* PAGE EXCERPT:
· · ·

At the 2008 San Antonio Breast Cancer Symposium (SABCS), we had a chance to speak with Dr. Gretchen Kimmick, who is Associate Professor of Medicine at Duke University School of Medicine. Dr. Kimmick is a medical oncologist with the multidisciplinary Breast Program at Duke University.

If I had breast cancer in one breast, how concerned should I be about my other breast?

Dr. Gretchen Kimmick:  If I had breast cancer, and I did not have a family history of breast cancer and I were not young enough to get genetic testing – we usually test people who are younger than 40 to try an figure out what’s going on with the other breast. The fact is that most women only get breast cancer in one breast. The problem is they worry about getting cancer in the other breast, so it depends on how much they worry and what they choose.

· · ·

* SUPPLIED MATERIAL:
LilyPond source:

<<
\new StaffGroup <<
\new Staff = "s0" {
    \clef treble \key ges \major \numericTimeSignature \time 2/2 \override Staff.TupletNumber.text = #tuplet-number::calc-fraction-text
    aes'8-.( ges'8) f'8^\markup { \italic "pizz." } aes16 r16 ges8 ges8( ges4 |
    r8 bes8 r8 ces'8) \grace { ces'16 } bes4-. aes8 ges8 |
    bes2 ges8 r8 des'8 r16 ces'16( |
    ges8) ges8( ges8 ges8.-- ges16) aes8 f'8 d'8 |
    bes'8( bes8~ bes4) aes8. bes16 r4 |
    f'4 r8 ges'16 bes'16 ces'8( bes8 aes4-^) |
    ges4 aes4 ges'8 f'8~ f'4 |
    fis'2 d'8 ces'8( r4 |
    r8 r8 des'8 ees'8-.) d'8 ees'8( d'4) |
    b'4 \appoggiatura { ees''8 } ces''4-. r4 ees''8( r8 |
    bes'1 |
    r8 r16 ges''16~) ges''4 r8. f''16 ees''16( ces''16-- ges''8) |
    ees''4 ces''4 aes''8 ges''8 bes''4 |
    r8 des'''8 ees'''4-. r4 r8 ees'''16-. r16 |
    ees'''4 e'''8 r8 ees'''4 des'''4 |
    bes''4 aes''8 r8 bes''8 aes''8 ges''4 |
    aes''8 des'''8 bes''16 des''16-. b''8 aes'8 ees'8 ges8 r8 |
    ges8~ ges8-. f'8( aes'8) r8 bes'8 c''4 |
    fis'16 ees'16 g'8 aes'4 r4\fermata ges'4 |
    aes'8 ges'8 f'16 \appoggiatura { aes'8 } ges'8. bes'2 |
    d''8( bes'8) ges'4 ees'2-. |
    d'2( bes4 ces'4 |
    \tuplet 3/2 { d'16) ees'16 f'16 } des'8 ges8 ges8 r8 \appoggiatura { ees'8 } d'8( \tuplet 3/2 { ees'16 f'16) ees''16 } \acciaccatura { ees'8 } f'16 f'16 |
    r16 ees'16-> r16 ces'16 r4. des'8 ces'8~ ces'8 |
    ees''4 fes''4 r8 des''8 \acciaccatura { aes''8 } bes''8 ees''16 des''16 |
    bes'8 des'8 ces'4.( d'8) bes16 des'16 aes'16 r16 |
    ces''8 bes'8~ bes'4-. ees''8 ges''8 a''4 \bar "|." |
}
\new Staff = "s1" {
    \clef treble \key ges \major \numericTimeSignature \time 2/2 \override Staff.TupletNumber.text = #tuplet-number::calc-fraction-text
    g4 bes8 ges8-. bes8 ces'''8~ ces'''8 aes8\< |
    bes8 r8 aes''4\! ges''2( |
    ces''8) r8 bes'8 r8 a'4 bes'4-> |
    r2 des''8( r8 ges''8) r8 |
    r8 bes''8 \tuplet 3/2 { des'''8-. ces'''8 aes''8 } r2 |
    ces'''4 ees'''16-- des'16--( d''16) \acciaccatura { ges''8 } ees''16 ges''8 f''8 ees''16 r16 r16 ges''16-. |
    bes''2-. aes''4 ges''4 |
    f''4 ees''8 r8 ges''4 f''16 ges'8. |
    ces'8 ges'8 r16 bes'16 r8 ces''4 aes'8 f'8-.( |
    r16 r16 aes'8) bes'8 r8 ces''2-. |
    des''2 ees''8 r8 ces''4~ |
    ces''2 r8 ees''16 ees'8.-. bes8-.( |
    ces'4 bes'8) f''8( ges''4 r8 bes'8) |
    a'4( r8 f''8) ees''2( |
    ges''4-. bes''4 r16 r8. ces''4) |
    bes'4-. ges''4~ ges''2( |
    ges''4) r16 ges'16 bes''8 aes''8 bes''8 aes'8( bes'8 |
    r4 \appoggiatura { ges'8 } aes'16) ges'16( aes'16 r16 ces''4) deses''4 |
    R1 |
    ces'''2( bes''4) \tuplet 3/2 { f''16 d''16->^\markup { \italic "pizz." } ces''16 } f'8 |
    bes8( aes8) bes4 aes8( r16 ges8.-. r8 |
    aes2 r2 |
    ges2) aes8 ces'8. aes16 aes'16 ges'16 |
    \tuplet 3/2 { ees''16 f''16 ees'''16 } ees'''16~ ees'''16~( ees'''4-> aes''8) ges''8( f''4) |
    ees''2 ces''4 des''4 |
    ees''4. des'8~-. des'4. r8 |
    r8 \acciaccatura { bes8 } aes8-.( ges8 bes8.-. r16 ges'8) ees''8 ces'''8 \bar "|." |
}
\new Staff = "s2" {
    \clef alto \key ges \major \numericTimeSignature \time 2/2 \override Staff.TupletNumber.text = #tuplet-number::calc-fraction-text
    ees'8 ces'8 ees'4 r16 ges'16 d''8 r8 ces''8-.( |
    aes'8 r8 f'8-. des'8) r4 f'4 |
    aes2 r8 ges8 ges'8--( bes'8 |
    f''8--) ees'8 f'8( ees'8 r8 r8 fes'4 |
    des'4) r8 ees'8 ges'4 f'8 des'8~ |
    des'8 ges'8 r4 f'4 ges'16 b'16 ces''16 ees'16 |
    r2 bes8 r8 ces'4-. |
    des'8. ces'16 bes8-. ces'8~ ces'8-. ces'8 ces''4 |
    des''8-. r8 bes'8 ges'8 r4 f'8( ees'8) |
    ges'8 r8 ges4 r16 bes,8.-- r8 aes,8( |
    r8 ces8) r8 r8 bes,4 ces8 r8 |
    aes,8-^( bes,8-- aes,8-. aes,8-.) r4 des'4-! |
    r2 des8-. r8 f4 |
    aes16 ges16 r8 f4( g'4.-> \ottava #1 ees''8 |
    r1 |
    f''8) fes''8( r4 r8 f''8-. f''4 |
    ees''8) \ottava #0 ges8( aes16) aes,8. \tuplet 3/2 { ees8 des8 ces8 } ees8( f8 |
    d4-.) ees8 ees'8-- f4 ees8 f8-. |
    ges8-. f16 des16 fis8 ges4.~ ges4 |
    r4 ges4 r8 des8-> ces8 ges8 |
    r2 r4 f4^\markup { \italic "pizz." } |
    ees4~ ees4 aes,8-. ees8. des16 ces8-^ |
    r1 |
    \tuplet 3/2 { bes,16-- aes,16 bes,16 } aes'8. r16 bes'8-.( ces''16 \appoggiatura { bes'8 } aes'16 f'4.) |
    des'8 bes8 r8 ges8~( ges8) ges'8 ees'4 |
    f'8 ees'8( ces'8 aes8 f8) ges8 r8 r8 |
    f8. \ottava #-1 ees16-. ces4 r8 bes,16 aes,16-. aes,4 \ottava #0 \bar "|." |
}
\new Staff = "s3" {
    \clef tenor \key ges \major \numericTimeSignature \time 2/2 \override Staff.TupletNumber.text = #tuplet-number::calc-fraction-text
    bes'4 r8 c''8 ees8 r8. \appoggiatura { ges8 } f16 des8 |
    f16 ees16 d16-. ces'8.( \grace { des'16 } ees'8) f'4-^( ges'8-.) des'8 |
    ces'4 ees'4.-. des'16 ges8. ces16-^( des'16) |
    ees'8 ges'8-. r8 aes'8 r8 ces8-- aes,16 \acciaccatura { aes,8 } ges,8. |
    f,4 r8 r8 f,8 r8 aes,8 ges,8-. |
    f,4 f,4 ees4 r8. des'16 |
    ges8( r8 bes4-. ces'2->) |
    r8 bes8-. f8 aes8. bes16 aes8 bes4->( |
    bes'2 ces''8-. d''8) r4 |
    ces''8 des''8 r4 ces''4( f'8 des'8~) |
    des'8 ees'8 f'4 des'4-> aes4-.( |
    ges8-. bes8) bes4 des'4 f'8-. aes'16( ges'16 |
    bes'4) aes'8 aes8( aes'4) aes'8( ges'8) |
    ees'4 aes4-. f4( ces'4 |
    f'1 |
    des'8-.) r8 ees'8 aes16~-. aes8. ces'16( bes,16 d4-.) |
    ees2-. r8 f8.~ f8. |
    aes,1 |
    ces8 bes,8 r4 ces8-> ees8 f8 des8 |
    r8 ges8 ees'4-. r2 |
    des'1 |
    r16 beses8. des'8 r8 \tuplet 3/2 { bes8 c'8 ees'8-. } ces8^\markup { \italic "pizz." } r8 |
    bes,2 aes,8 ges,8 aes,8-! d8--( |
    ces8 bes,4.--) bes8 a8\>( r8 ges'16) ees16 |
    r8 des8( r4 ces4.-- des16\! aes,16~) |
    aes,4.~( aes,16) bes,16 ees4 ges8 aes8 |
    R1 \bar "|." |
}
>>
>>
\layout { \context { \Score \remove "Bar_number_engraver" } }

· · ·

* ACTION ITEM:
Copy the breast cancer interview word for word, starting at "Dr. Gretchen Kimmick:  If" up to and including "what they choose.". The material above comes from a different source than the breast cancer interview.

* ANSWER BOX:
Dr. Gretchen Kimmick:  If I had breast cancer, and I did not have a family history of breast cancer and I were not young enough to get genetic testing – we usually test people who are younger than 40 to try an figure out what’s going on with the other breast. The fact is that most women only get breast cancer in one breast. The problem is they worry about getting cancer in the other breast, so it depends on how much they worry and what they choose.